Term: "said offer being only made to said trading entity" (from Claim 1)
- Context and Importance: This limitation defines the exclusivity of the resulting offer. The infringement analysis will depend on whether the accused system's offers are truly private and directed to a single identifier, or are public offers that are merely flagged for a specific user's attention.
- Intrinsic Evidence for Interpretation:
- Evidence for a Broader Interpretation: A party could argue that if an offer is generated for, and can only be accepted by, a specific identifier, it meets the "only made to" limitation, even if it is broadcast over a shared exchange infrastructure. The abstract states the "offer being only made to the trading entity associated with one of said identifiers."
- Evidence for a Narrower Interpretation: The specification discusses broadcasting offers "through a centralized exchange such that any number of Takers can subscribe to the offers" (’782 Patent, col. 4:5-9). This language could be used to argue that the offers are not truly exclusive, but are instead publicly available, potentially negating infringement of this limitation.
VI. Other Allegations
Indirect Infringement
- The complaint alleges inducement of infringement based on Defendant's distribution of "product literature and website materials" that allegedly instruct end users on how to use the products in a manner that infringes the ’782 Patent (Compl. ¶14). The knowledge element for inducement is alleged to be met at least as of the service of the complaint (Compl. ¶15).
Willful Infringement
- Willfulness is alleged based on Defendant's continuation of infringing activities despite having "actual knowledge" of the ’782 Patent, with such knowledge arising from the service of the complaint and its attached claim charts (Compl. ¶¶ 13, 14).

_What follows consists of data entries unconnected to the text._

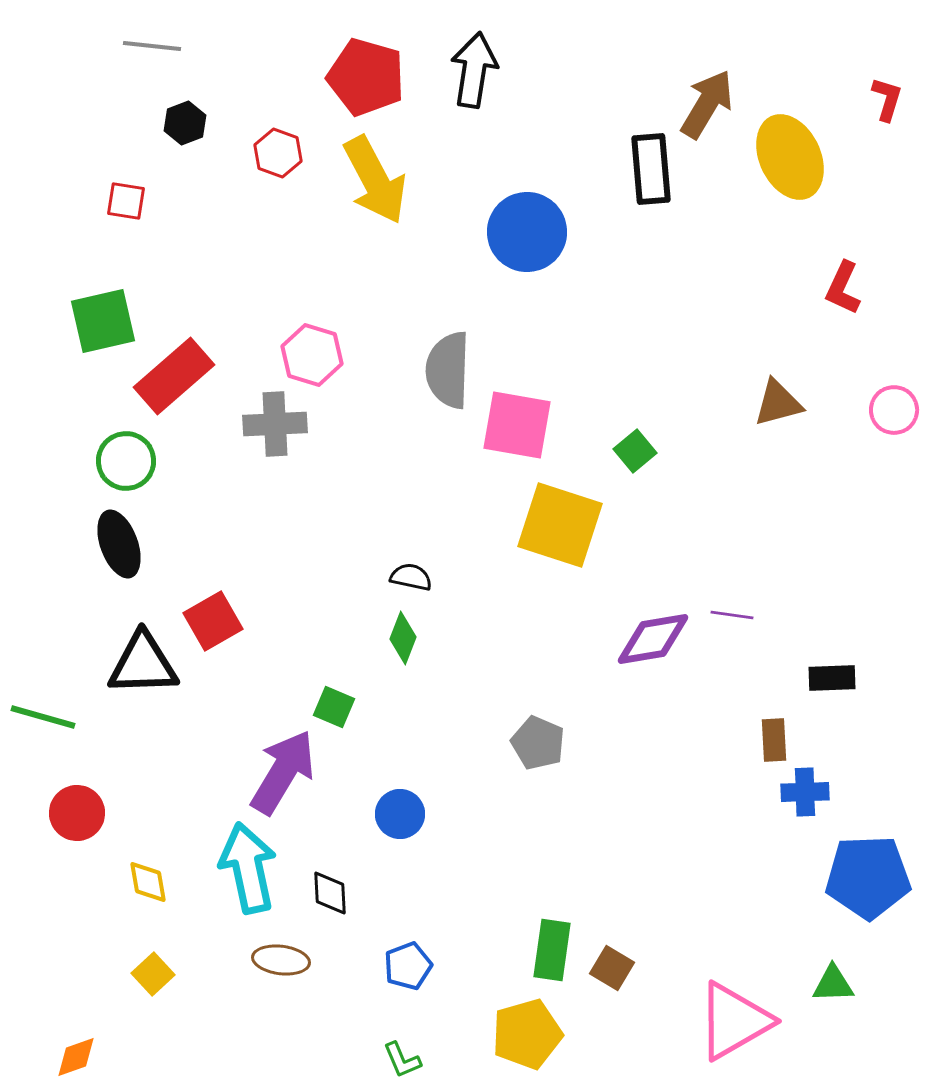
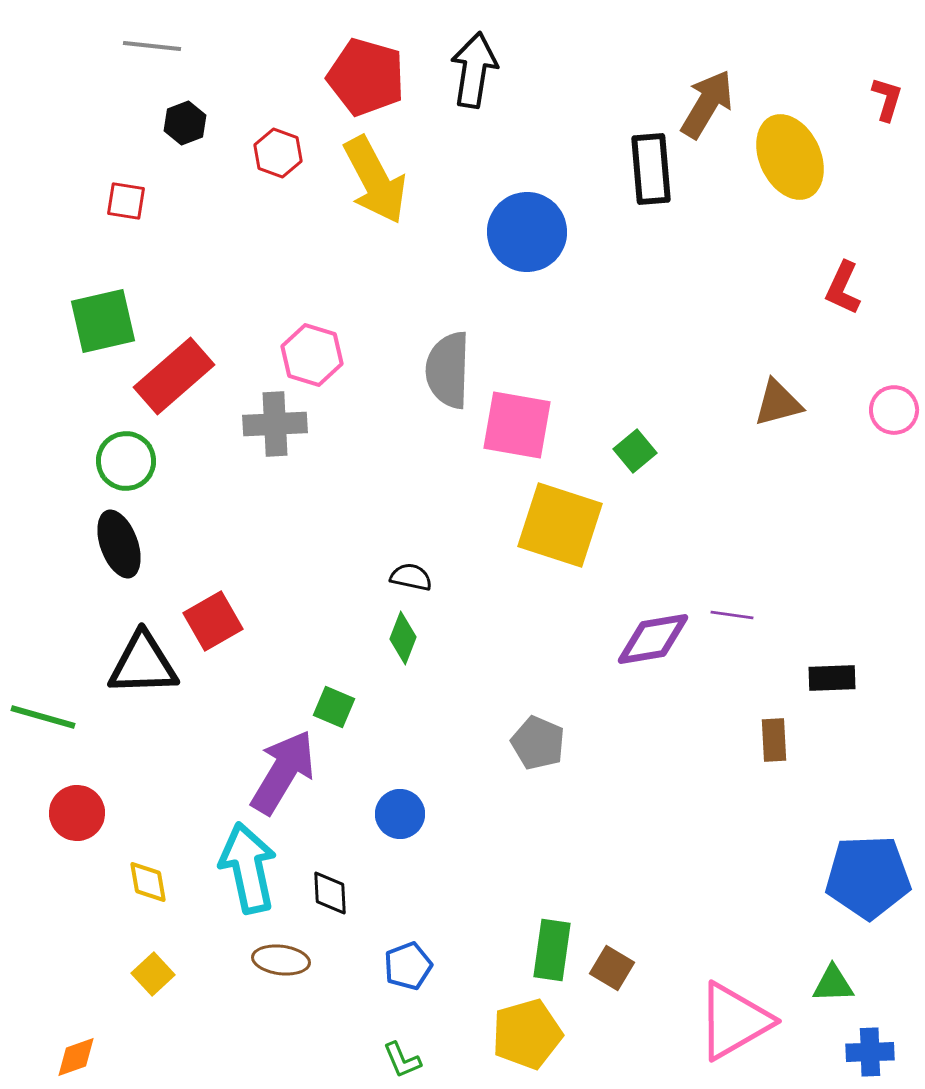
blue cross at (805, 792): moved 65 px right, 260 px down
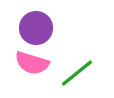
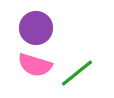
pink semicircle: moved 3 px right, 2 px down
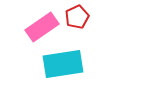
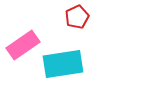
pink rectangle: moved 19 px left, 18 px down
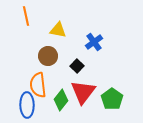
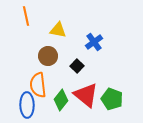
red triangle: moved 3 px right, 3 px down; rotated 28 degrees counterclockwise
green pentagon: rotated 15 degrees counterclockwise
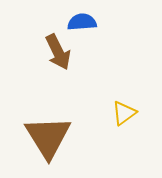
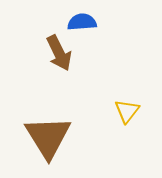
brown arrow: moved 1 px right, 1 px down
yellow triangle: moved 3 px right, 2 px up; rotated 16 degrees counterclockwise
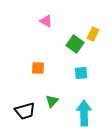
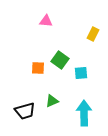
pink triangle: rotated 24 degrees counterclockwise
green square: moved 15 px left, 16 px down
green triangle: rotated 24 degrees clockwise
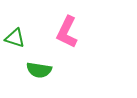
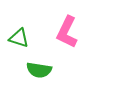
green triangle: moved 4 px right
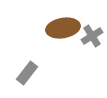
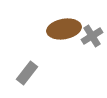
brown ellipse: moved 1 px right, 1 px down
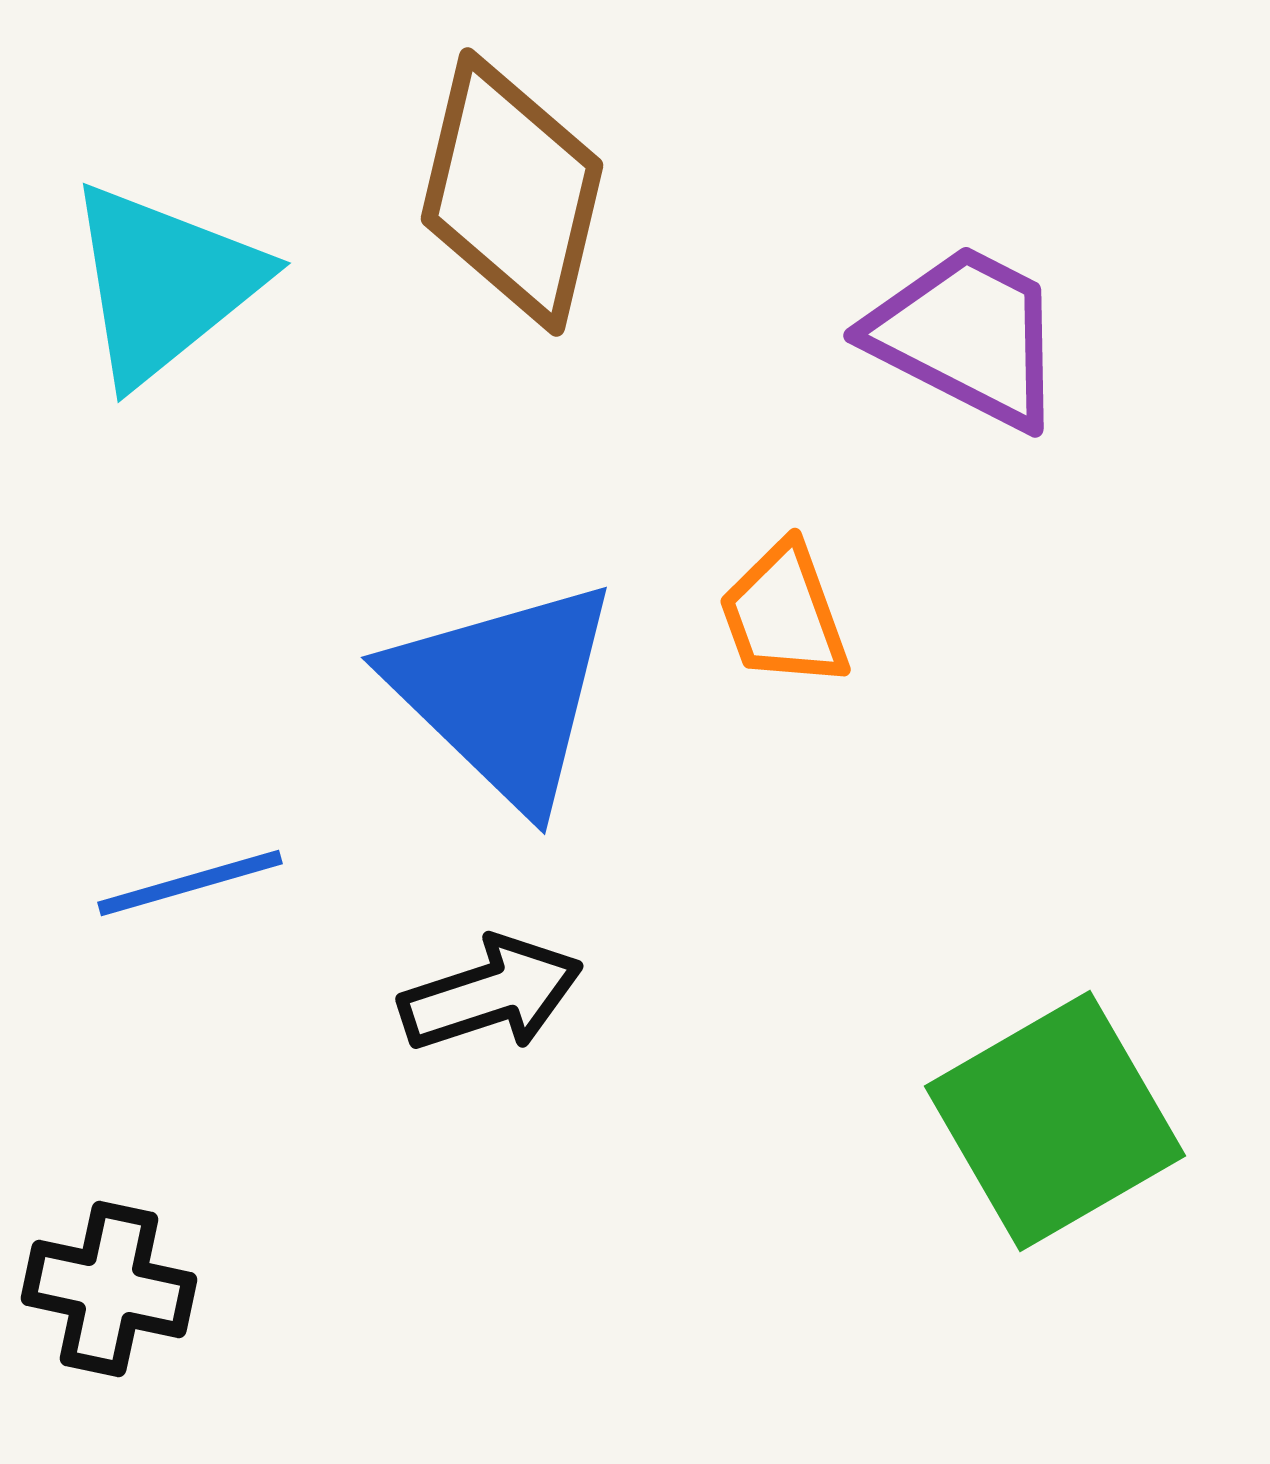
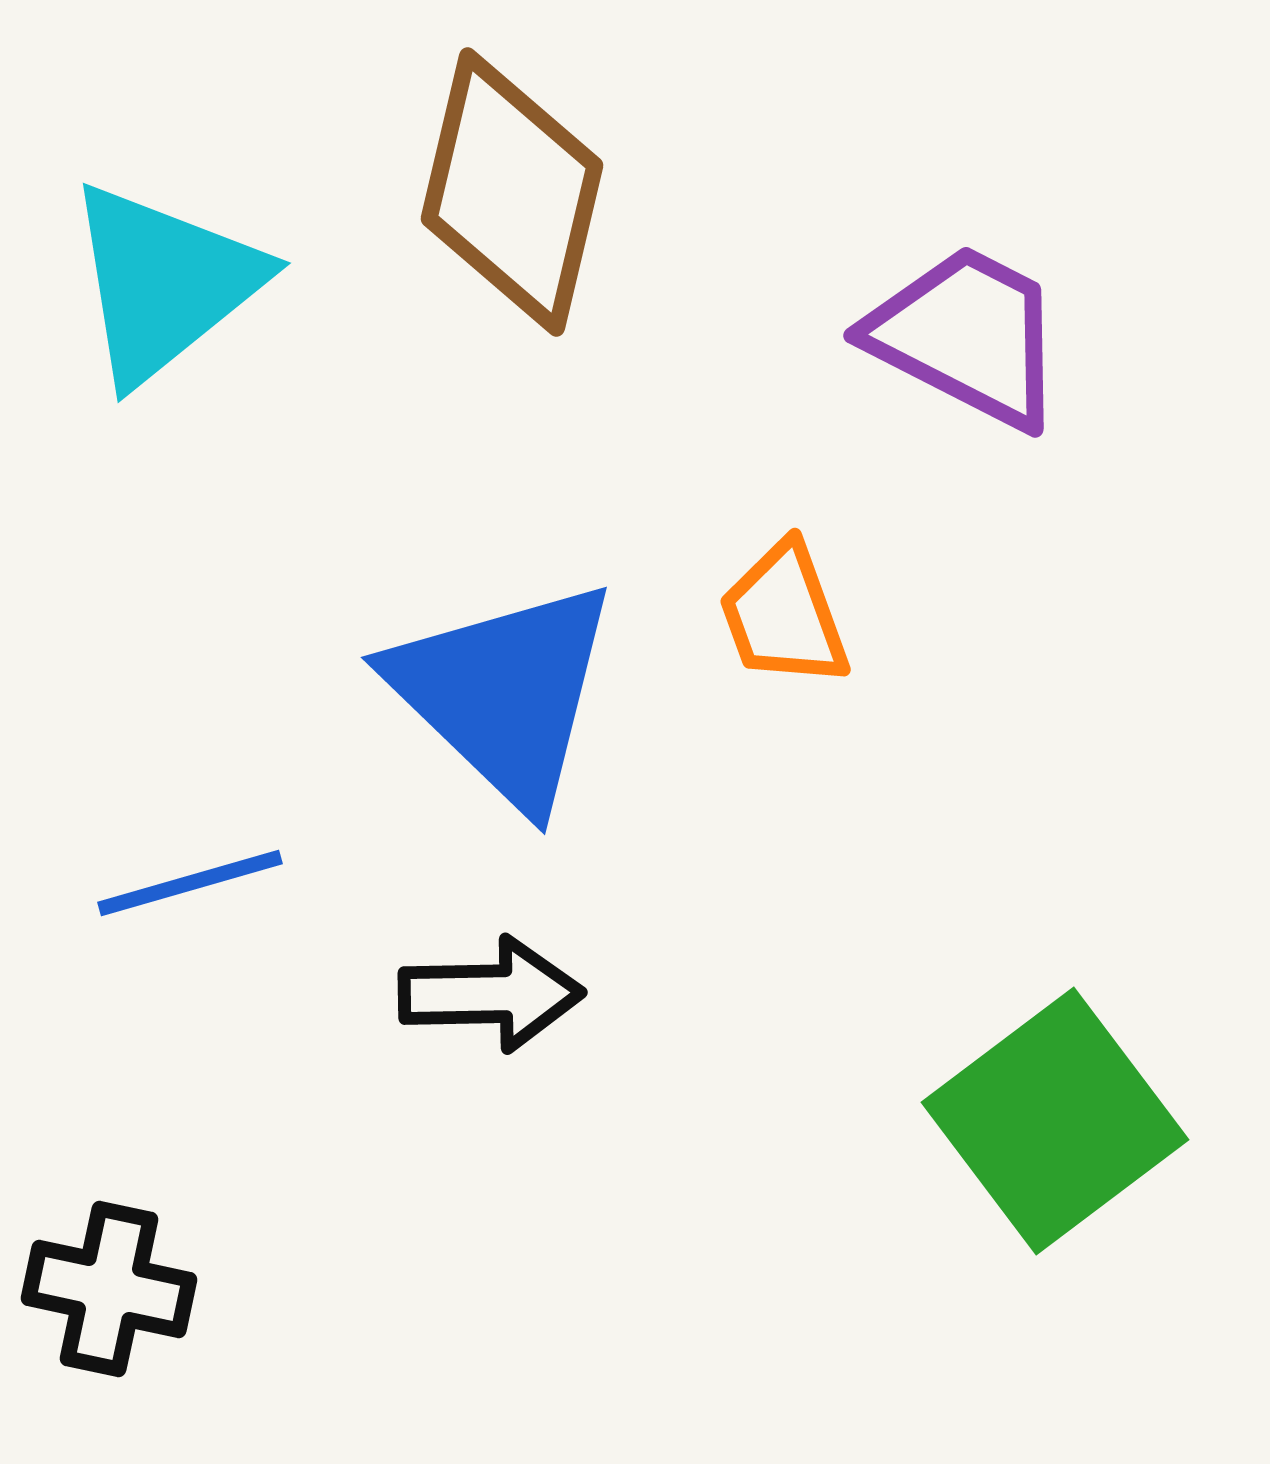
black arrow: rotated 17 degrees clockwise
green square: rotated 7 degrees counterclockwise
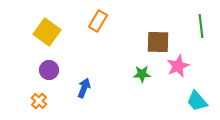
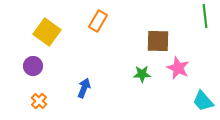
green line: moved 4 px right, 10 px up
brown square: moved 1 px up
pink star: moved 2 px down; rotated 25 degrees counterclockwise
purple circle: moved 16 px left, 4 px up
cyan trapezoid: moved 6 px right
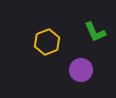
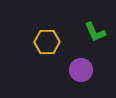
yellow hexagon: rotated 20 degrees clockwise
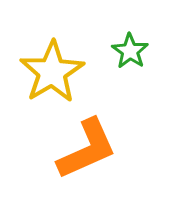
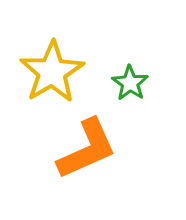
green star: moved 32 px down
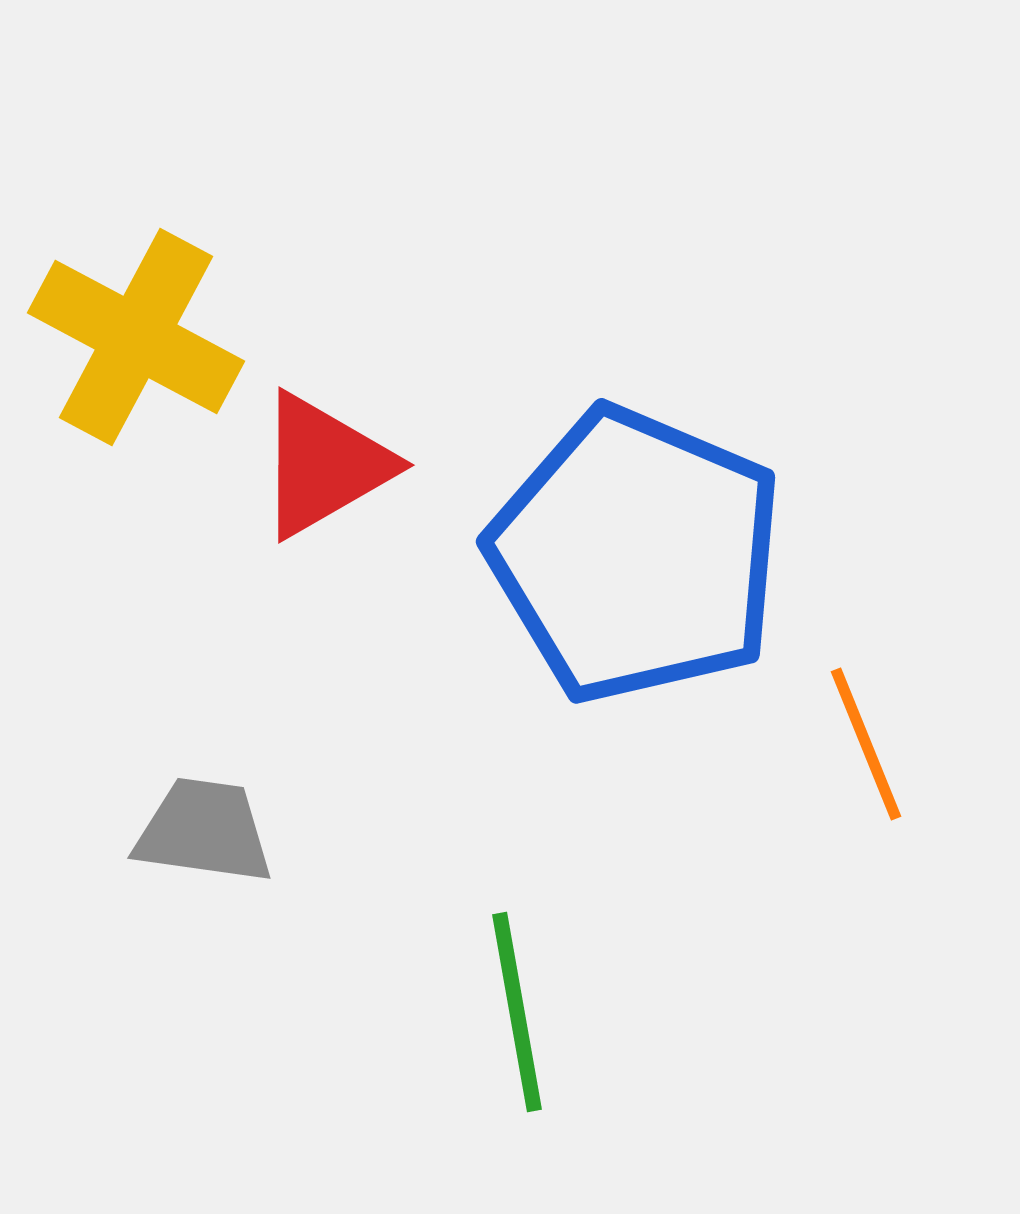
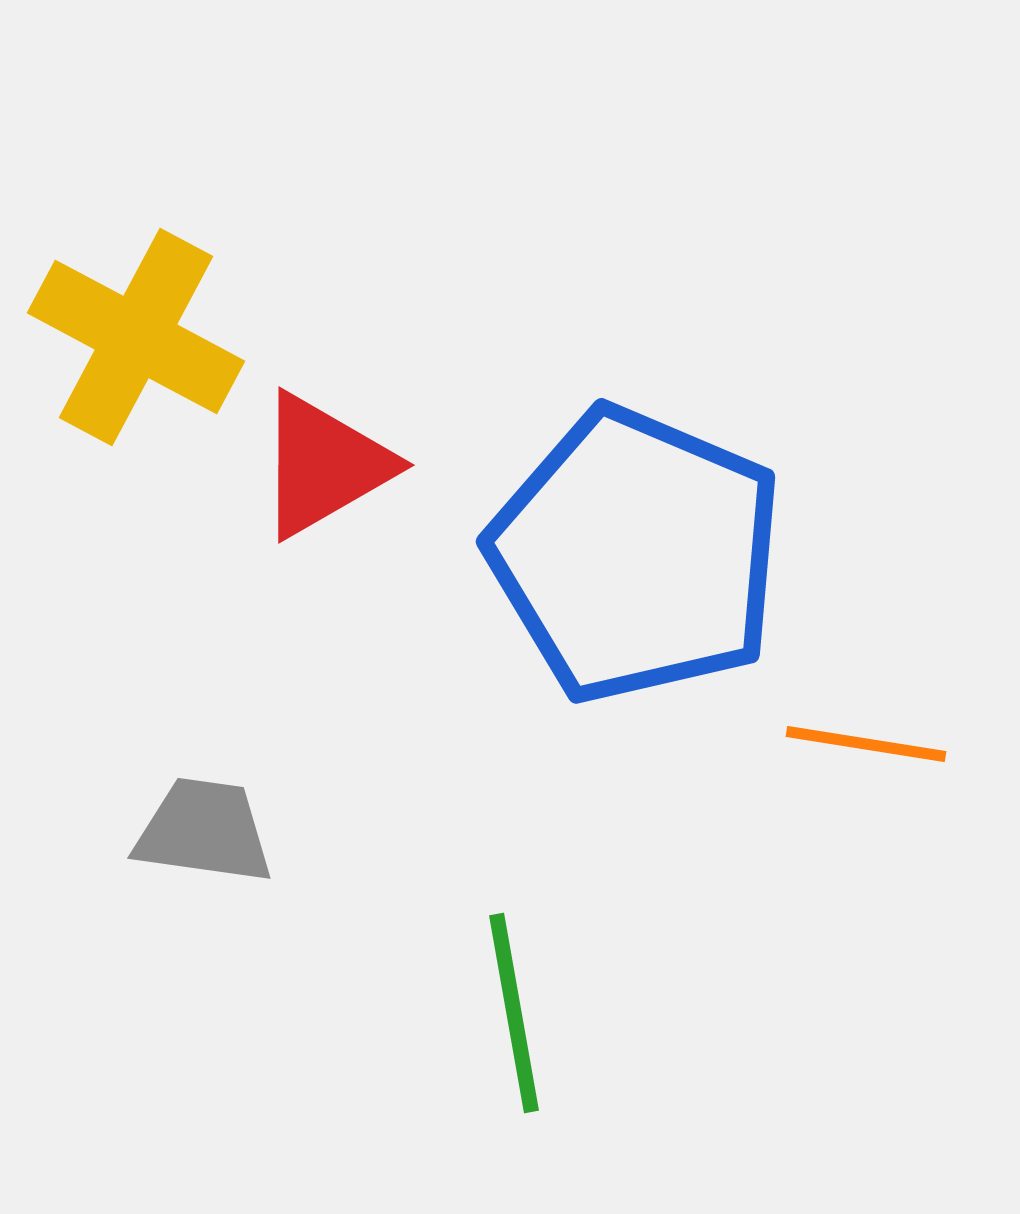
orange line: rotated 59 degrees counterclockwise
green line: moved 3 px left, 1 px down
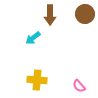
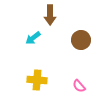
brown circle: moved 4 px left, 26 px down
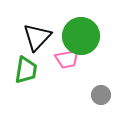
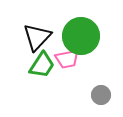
green trapezoid: moved 16 px right, 5 px up; rotated 24 degrees clockwise
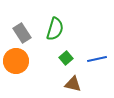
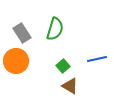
green square: moved 3 px left, 8 px down
brown triangle: moved 3 px left, 2 px down; rotated 18 degrees clockwise
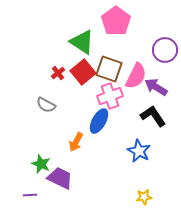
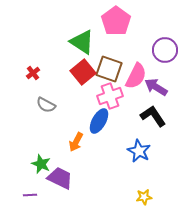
red cross: moved 25 px left
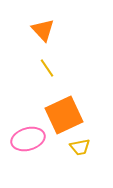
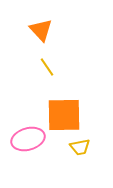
orange triangle: moved 2 px left
yellow line: moved 1 px up
orange square: rotated 24 degrees clockwise
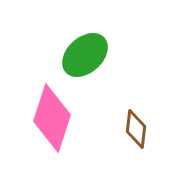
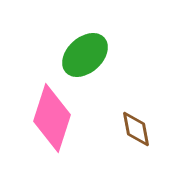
brown diamond: rotated 18 degrees counterclockwise
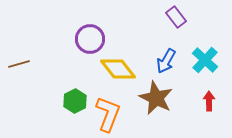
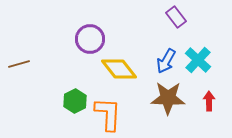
cyan cross: moved 7 px left
yellow diamond: moved 1 px right
brown star: moved 12 px right; rotated 24 degrees counterclockwise
orange L-shape: rotated 18 degrees counterclockwise
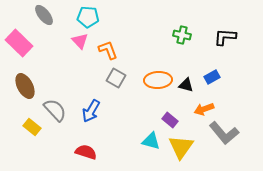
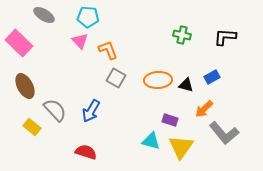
gray ellipse: rotated 20 degrees counterclockwise
orange arrow: rotated 24 degrees counterclockwise
purple rectangle: rotated 21 degrees counterclockwise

VII. Analyst’s Conclusion: Key Questions for the Case
- A core issue will be one of definitional scope: can the claim term "profile containing information that indicates whether said... transactions... would generate a profit" be met by a system that uses generic trading history, or does it require a specific, quantitative profitability calculation as exemplified in the patent’s specification?
- A key evidentiary question will be one of operational fact: assuming the claim terms are construed, what evidence can Plaintiff produce to show that Defendant’s system (1) performs the specific profit-indicating analysis required by the claims and (2) generates offers that are technically exclusive ("only made to") a specific trading entity, rather than merely targeting publicly available offers? The current complaint is devoid of such factual detail.